An American Millennial: Kayla Mueller Is All Our Everything

Murdered aid worker reflects the better angels of our nature and the next greatest generation.

In my last column, I wrote about a cynical side of American culture—how we flit between controversies on bilious tides of manufactured outrage. Today I write about a better angel of our nature: Kayla Mueller.

The 26-year-old aid worker from Arizona represents the best of this country and her generation: A selfless, spiritual global citizen who gave her life helping others.

"Kayla was a compassionate and devoted humanitarian," said a statement released by her family after confirming that Kayla had been killed while held hostage by the Islamic State. "She dedicated the whole of her young life to helping those in need of freedom, justice, and peace."

The family quoted from a letter Kayla wrote her father on his birthday in 2011:

I find God in the suffering eyes reflected in mine. If this is how you are revealed to me, this is how I will forever seek you.

I will always seek God. Some people find God in church. Some people find God in nature. Some people find God in love; I find God in suffering. I've known for some time what my life's work is, using my hands as tools to relieve suffering.

The next year, Kayla left her Prescott, Ariz., home, drawn by the images of children suffering in the early stages of Syria's civil war. She worked with the Danish Refugee Council and the humanitarian organization Support to Life to help refugees.

Ten days before her 25th birthday, Kayla was captured while leaving a Spanish hospital in Aleppo, Syria, that was staffed by Doctors without Borders. Her Syrian boyfriend was captured, too, and released days later. He returned to Syria in an attempt to persuade ISIS to free Mueller, according to Fox News.

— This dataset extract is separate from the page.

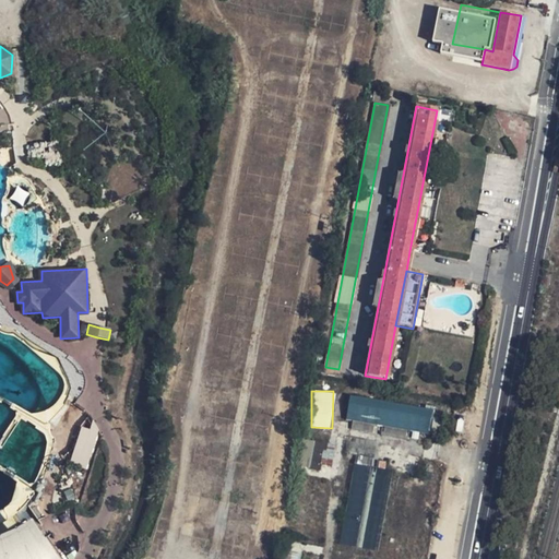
[(433,407),(349,395),(345,420),(430,432),(433,407)]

Nearly a year ago, Kayla wrote her family a letter from captivity and gave it to her cellmates, who were later released. Do yourself a favor and read the letter here. Share it with family and friends. Read it to your children and remind them that as scary as the world may seem, as hard as they might think they have it, Kayla saw the worst the world has to offer—and remained the best she could possibly be.

Empathetic:

[J]ust the thought of you all sends me into a fit of tears. If you could say I have "suffered" at all throughout this whole experience, it is only in knowing how much suffering I have put you all through; I will never ask you to forgive me as I do not deserve forgiveness.

Optimistic:

I have been shown in darkness, light + have learned that even in prison, one can be free. I am grateful. I have come to see that there is good in every situation, sometimes we just have to look for it.

Faithful:

I pray each each day that if nothing else, you have felt a certain closeness + surrender to God as well + have formed a bond of love + support amongst one another.

Defiant:

None of us could have known it would be this long but know I am also fighting from my side in the ways I am able + I have a lot of fight left inside of me.  I am not breaking down + I will not give in no matter how long it takes.

Resilient:

The thought of your pain is the source of my own, simultaneously the hope of our reunion is the source of my strength.  Please be patient, give your pain to God.  I know you would want me to remain strong. That is exactly what I am doing. Do not fear for me, continue to pray as will I + by God's will we will be together soon.  

Kayla was not yet a teenager on Sept. 11, 2001, when terrorists attacked the United States and put Islamic extremism at the center of American life. She is part of a generation shaped by war, hard economic times, and technological transformation—a troika of forces that forged three of the greatest generations in U.S. history: the generation that founded the nation; the generation that elected Abraham Lincoln; and the generation that won World War II.

Today's so-called millennials are the largest generation in American history—one marked by its diversity, tolerance, social entrepreneurship, and dedication to civic engagement that defies national borders. That is Kayla.

In her letter home, she signed off, "All my everything, Kayla." In truth, Kayla is all our everything.